At this point, Britton feels “nothing.” Even more surprising is his claim that he has never been seriously injured since getting the sideshow bug at age 16. Not from dancing on and resting his weight-bearing skull atop thousands of razor-sharp glass shards. Not from eating fire off long screws wrapped in white gas-soaked Kevlar as if it were yummy toasted marshmallows.
Not even by allowing up to a million volts of electricity, courtesy of a homemade contraption rigged with two Tesla coils, to course through his body.
He did all of that and more during his Rogers Park run, making the handful of rapt audience members visibly and audibly squeamish while wryly delivering how-to explanations of each stunt. “I want to teach you how to eat fire so you can eat fire,” he said as part of his big opener.
He then went on to ignite a torch, “chew” the flames, loudly savor their flavor and announce dryly, “You may want to practice this at home.”
One bit of advice: don’t. Even cautious pros — such as the fire-breathing performer at Lyric Opera who recently sustained burns to his neck and face during a rehearsal mishap — get hurt. Britton, though, says it’s rare and that he himself has never been injured beyond a mildly painful singe.

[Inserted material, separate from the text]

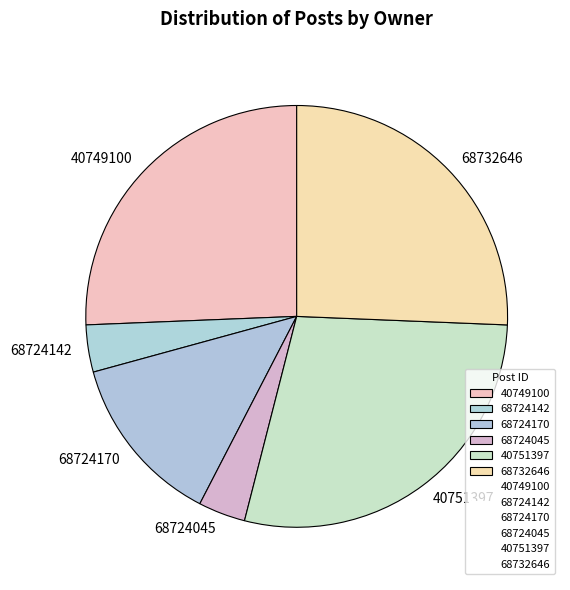

Is the sum of 40749100 and 68732646 greater than half?

Yes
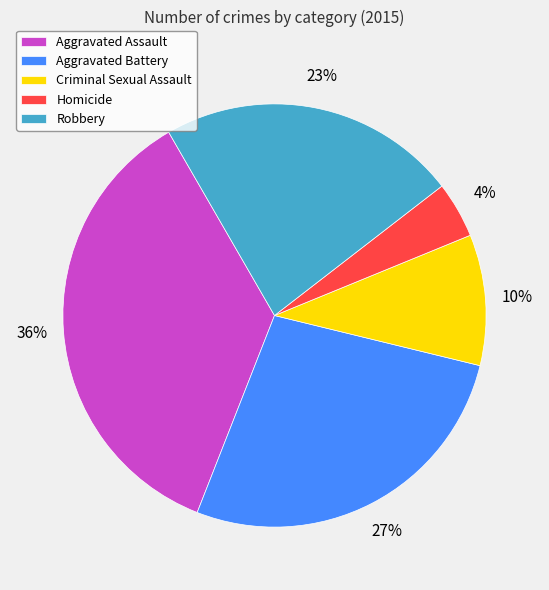

Is Criminal Sexual Assault the majority of the pie?

No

Growing up in Birmingham, Ala., the oldest of seven kids, Britton was first entranced by magic before segueing to sideshows. He’s also done some stand-up comedy and has an applied sciences degree from Chicago’s Le Cordon Bleu College of Culinary Arts. His next public performance is scheduled for 8 p.m. March 9 at Space Club HQ, 3925 N. Elston. (Reservations: www.freakshowtell.eventbrite.com.)
As the preserver of a dying art form, to which “FreakShow” is a “love letter,” Britton is striving to open a variety arts theater of his own somewhere in town — a place that would serve as both an exhibition hall for established talent and an incubator of up-and-comers who need somewhere to “suck” before storming Vegas.
“FreakShow,” he says, “is what actors call ‘the important work.’ It’s my Russian play, my German play that nobody wants to come see but that actors need to do. It’s the vegetables. As an artist, you can’t just do the meat and the dessert.”